SOURCE DOCUMENT
When Jackson started kayaking with his dad back in the 1970s, freestyle kayaking didn’t exist. No one guessed that one day this kid from Ohio with a homemade boat and an old goofy lifejacket would go on to pioneer a new discipline in the sport.

It wasn’t until 1983 that Jackson’s life changed forever. He was working part-time as a whitewater photographer in his summer holidays. “One day, I was on the shore with my camera, waiting for the rafts when this guy comes down, surfing this wave.

“There’s A USA kayak team?! At the time, I didn’t even know it existed…”

“He’s got a weird skinny kayak and a red, white and blue lifejacket with USA written on it. I chased him down the river. He told me he was on the USA kayak team. I said, ‘There’s a USA kayak team?!’ I didn’t even know it existed.”

Jackson was 19 years old when he moved down to Washington DC to train with Olympic coach, Bill Endicott. “He said if you move here and train full time for five years, you’ll make the Olympic team. I thought pfffft, I’ll make it in the first year. Five years later, in 1989, I finally made the team.”

He went on to represent the USA in the K-1 slalom event at the Barcelona Olympics in 1992. But Jackson’s real passion lay in the freestyle side of kayaking. “I’ve always been on the leading edge of that,” says Jackson. “Getting in the water, doing crazy things, stuff that people didn’t do in kayaks”. He invented tricks including the Splitwheel, the McNasty and the Lunar Orbit.

The beginnings of Jackson Kayak

“I used to say it’s not the boat, it’s the motor. Put me in any boat and I’ll do fine.” However, while training for the 1993 world championships, Jackson changed his tune. “My boat was so much bigger and heavier than other people’s boats. I couldn’t cartwheel in it. I realised I couldn’t win in that boat.”

REQUESTS
(a) Rewrite the kayaking profile from "Jackson was 19" to "the Lunar Orbit.", changing "K-1 slalom event" to "K-1 slalom competition".
(b) According to the kayaking profile, which tricks did Jackson invent?
(c) Continue the kayaking profile from its final sentence.
The records that follow come from a separate source.

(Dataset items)
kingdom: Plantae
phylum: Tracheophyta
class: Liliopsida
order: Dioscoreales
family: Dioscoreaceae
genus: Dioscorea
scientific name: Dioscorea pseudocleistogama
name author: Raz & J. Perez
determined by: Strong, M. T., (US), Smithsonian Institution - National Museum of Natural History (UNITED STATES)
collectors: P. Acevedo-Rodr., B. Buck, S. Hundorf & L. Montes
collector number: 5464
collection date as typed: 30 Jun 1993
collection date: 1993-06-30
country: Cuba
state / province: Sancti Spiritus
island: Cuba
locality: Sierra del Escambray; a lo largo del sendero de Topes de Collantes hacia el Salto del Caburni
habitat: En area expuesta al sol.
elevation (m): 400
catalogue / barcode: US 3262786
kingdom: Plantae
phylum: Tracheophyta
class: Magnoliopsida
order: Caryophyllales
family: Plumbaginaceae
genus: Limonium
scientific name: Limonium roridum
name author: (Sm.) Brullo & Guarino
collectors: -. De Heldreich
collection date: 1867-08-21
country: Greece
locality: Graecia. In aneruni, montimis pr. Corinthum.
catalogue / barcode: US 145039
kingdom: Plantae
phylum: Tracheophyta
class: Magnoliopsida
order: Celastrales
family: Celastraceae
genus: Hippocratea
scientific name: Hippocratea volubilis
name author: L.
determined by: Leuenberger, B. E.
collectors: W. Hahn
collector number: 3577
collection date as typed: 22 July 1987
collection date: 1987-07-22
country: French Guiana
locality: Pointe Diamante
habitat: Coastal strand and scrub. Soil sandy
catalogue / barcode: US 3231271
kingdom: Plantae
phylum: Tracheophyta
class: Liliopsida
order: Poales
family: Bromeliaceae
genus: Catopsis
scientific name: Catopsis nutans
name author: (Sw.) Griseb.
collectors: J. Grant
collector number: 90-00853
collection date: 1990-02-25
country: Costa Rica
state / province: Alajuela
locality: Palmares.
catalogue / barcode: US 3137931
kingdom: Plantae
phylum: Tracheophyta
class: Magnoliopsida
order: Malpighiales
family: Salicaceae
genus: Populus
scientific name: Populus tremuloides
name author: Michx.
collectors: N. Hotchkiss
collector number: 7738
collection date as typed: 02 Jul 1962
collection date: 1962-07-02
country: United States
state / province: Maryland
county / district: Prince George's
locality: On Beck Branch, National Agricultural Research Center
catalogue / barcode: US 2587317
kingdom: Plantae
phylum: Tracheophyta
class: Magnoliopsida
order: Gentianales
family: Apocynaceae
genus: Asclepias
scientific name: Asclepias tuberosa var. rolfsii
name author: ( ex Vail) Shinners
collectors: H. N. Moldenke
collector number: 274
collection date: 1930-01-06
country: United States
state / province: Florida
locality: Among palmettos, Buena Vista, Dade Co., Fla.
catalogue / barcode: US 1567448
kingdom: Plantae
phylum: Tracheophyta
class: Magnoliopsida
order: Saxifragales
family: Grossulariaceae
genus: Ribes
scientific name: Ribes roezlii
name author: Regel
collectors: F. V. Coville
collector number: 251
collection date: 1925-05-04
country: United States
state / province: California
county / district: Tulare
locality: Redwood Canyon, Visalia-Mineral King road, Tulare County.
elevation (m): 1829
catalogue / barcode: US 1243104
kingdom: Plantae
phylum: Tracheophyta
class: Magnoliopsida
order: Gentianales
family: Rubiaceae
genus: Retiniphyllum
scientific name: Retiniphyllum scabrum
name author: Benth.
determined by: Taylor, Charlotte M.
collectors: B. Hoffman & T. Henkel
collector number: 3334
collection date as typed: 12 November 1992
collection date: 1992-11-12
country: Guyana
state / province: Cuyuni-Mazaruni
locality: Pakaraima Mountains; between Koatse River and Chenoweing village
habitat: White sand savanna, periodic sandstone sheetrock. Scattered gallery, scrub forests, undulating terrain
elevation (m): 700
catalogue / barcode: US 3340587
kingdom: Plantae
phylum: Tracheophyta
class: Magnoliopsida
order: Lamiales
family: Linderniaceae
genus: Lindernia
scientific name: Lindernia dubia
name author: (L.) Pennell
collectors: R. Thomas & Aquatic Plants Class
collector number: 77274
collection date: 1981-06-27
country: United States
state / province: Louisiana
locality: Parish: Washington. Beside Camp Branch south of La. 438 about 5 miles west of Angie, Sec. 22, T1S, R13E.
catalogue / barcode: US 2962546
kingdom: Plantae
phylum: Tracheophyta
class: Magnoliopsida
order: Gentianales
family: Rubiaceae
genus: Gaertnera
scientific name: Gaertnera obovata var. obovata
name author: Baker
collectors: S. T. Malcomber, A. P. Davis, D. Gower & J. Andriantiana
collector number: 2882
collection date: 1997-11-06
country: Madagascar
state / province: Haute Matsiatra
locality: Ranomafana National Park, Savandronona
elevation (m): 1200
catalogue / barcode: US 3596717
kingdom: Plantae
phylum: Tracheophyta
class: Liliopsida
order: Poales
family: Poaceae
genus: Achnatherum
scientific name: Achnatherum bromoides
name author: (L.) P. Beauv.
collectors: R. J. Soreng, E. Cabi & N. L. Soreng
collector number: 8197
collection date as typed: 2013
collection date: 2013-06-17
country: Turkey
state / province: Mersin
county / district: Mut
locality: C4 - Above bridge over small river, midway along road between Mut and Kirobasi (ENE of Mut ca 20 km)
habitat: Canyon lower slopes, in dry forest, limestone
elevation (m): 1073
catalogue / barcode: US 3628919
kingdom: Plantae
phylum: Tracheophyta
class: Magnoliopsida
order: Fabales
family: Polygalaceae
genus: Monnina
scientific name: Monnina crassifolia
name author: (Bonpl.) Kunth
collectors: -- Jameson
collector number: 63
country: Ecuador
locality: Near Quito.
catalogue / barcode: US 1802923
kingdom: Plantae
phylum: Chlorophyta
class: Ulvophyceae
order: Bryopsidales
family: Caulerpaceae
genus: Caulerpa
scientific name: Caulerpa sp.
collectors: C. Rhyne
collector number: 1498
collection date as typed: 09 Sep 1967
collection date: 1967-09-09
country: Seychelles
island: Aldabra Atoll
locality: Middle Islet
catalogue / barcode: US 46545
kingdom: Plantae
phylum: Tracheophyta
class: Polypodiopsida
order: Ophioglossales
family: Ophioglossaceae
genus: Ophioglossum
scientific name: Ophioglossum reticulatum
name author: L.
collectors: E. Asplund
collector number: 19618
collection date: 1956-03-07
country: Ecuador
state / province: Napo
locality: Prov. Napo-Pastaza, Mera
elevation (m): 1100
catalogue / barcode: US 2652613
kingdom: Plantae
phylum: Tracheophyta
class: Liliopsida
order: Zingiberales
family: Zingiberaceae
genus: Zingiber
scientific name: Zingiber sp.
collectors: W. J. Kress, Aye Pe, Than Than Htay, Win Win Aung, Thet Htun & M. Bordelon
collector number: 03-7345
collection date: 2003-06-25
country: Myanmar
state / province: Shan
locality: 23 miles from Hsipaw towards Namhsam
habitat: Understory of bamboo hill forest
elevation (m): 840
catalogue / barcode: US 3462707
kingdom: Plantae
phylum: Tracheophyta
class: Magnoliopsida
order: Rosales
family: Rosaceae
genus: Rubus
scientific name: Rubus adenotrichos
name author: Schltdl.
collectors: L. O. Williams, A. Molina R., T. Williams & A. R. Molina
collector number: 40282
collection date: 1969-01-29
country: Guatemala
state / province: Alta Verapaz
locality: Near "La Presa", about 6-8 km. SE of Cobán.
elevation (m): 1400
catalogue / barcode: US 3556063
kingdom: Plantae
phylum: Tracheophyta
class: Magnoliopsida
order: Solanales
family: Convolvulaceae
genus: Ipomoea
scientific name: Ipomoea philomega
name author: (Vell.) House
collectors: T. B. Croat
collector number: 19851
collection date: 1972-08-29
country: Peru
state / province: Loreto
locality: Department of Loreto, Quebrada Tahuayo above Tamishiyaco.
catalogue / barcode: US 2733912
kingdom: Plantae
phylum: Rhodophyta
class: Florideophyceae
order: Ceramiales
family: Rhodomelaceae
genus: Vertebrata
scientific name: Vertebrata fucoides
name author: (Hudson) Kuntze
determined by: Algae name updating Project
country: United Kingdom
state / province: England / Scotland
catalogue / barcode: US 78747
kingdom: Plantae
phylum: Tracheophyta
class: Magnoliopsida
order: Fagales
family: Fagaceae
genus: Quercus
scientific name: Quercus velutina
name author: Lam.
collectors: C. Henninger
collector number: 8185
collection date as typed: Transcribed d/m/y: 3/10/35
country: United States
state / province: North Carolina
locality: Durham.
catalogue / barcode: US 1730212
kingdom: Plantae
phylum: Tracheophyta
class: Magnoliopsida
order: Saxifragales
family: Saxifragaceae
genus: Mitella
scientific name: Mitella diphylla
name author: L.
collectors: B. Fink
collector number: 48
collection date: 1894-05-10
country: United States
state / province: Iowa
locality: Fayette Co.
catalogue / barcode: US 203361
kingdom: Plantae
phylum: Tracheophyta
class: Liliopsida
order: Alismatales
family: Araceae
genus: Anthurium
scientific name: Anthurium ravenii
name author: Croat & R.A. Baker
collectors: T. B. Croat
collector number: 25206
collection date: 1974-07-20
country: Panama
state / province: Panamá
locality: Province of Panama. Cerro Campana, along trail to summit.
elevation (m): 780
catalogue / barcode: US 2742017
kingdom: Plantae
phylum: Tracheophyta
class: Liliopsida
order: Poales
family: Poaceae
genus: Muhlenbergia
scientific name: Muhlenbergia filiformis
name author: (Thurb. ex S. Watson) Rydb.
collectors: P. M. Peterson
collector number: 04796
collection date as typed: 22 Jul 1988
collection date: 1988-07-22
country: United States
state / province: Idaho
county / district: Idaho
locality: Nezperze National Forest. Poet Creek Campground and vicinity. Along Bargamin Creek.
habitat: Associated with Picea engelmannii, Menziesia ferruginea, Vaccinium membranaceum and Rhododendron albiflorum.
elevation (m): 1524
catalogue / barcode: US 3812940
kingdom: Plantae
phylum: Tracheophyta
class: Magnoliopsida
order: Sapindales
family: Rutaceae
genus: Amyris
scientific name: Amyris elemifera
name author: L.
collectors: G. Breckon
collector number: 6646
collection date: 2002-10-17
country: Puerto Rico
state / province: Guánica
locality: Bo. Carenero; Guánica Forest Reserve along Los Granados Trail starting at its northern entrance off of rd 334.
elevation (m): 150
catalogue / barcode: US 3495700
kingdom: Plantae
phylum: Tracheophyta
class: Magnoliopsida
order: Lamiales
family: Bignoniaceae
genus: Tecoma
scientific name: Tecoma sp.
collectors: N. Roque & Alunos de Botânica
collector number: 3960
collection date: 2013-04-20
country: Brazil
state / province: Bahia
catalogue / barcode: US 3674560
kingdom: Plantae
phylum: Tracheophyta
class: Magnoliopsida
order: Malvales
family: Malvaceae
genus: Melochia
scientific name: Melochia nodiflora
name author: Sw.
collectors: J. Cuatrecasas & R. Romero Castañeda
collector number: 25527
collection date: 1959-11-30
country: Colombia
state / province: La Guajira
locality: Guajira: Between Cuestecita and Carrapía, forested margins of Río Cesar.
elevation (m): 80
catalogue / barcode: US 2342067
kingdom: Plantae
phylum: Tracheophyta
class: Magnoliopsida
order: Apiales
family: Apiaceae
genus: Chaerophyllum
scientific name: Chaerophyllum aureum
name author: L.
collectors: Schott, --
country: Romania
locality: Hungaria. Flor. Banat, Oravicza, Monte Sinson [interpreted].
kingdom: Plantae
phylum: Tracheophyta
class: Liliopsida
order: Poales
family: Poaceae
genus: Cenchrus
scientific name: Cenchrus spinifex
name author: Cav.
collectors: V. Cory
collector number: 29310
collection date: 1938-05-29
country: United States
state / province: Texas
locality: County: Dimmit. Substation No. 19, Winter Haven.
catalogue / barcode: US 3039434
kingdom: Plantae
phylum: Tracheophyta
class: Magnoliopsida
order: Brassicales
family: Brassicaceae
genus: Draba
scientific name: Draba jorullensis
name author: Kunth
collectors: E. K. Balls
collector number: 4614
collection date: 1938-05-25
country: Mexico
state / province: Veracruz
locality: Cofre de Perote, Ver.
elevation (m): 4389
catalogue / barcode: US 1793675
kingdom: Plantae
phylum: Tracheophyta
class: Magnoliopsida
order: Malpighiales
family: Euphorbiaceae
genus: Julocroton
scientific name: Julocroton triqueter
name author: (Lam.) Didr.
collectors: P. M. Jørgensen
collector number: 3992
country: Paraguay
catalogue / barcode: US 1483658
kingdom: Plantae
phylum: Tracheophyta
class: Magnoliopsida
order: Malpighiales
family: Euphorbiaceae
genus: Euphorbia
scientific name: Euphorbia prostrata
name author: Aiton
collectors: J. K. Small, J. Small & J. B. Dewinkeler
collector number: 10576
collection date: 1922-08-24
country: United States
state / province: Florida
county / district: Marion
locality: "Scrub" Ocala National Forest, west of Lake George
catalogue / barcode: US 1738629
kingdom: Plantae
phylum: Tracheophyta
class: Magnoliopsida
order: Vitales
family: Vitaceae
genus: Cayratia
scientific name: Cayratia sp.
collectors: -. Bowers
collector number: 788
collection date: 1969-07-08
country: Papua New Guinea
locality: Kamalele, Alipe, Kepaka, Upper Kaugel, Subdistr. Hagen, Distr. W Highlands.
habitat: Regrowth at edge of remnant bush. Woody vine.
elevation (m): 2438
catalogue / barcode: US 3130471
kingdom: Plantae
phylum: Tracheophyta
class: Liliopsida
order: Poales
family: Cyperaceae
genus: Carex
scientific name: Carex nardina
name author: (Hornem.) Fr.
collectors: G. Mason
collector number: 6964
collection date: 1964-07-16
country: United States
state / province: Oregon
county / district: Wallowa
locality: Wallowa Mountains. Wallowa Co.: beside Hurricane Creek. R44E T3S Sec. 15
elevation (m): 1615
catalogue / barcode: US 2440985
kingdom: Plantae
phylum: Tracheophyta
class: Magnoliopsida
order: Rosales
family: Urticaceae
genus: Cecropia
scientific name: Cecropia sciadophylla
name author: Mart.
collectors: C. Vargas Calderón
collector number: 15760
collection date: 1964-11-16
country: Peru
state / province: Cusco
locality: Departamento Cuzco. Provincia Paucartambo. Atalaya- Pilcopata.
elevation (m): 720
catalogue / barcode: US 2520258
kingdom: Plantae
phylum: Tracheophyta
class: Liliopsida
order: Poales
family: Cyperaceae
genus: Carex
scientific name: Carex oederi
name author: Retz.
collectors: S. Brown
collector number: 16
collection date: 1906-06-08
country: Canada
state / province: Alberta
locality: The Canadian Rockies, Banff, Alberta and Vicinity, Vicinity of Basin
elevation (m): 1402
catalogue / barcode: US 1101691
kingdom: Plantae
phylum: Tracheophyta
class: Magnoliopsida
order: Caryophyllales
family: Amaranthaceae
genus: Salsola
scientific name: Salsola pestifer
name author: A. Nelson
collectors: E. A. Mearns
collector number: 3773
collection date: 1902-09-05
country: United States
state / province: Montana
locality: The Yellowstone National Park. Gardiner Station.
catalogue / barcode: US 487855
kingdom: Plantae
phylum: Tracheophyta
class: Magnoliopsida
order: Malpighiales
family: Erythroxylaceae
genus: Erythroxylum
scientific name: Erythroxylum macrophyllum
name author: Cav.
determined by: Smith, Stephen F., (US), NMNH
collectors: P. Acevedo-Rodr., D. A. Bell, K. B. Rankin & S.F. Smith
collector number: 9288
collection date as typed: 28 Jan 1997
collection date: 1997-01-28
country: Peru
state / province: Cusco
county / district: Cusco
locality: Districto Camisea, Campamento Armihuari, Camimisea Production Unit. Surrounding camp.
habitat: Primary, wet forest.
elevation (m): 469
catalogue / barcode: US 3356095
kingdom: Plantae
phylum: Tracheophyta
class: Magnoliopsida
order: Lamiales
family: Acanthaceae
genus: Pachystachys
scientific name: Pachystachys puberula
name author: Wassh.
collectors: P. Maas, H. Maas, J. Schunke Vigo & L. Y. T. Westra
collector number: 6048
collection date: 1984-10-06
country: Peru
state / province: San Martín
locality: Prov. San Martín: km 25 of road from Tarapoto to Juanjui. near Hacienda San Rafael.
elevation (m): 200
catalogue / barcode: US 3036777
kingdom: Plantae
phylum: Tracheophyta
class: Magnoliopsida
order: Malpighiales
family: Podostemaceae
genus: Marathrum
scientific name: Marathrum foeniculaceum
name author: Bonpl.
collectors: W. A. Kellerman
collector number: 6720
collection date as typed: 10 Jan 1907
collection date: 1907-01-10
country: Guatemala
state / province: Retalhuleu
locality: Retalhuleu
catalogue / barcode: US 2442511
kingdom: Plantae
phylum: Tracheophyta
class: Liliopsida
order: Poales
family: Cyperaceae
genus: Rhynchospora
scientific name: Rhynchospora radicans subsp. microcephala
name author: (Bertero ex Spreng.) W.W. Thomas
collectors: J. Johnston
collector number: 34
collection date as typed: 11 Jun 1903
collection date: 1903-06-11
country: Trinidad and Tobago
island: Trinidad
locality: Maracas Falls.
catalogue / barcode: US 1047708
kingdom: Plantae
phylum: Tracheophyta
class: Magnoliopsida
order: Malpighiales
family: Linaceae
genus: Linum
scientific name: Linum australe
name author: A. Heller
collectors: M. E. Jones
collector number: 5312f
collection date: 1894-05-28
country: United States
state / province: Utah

TASK ANSWERS
(a)
Jackson was 19 years old when he moved down to Washington DC to train with Olympic coach, Bill Endicott. “He said if you move here and train full time for five years, you’ll make the Olympic team. I thought pfffft, I’ll make it in the first year. Five years later, in 1989, I finally made the team.”

He went on to represent the USA in the K-1 slalom competition at the Barcelona Olympics in 1992. But Jackson’s real passion lay in the freestyle side of kayaking. “I’ve always been on the leading edge of that,” says Jackson. “Getting in the water, doing crazy things, stuff that people didn’t do in kayaks”. He invented tricks including the Splitwheel, the McNasty and the Lunar Orbit.

(b) The Splitwheel, the McNasty and the Lunar Orbit.

(c)
So Jackson collaborated with his sponsors to make a new fibreglass boat. He won first place in the freestyle world championships later that year. “That was the first time it occurred to me that the boat matters.”

After a few more years of testing boats at the world championships, Jackson realised there was still something wrong. None of the kayak prototypes were right. They were either too long, too heavy or just the wrong shape.

So together with his friend David Knight, a naval architect, Jackson designed a freestyle boat called the X Boat. “It was amazing,” says Jackson. “Not because we designed it, but because it was very cutting edge. I won every event that year in that boat, including the world championships.”

Wave Sport put the X Boat into production. It became the top seller and Jackson became their boat designer. It was this that sparked his passion for not only kayaking, but creating the best boat possible.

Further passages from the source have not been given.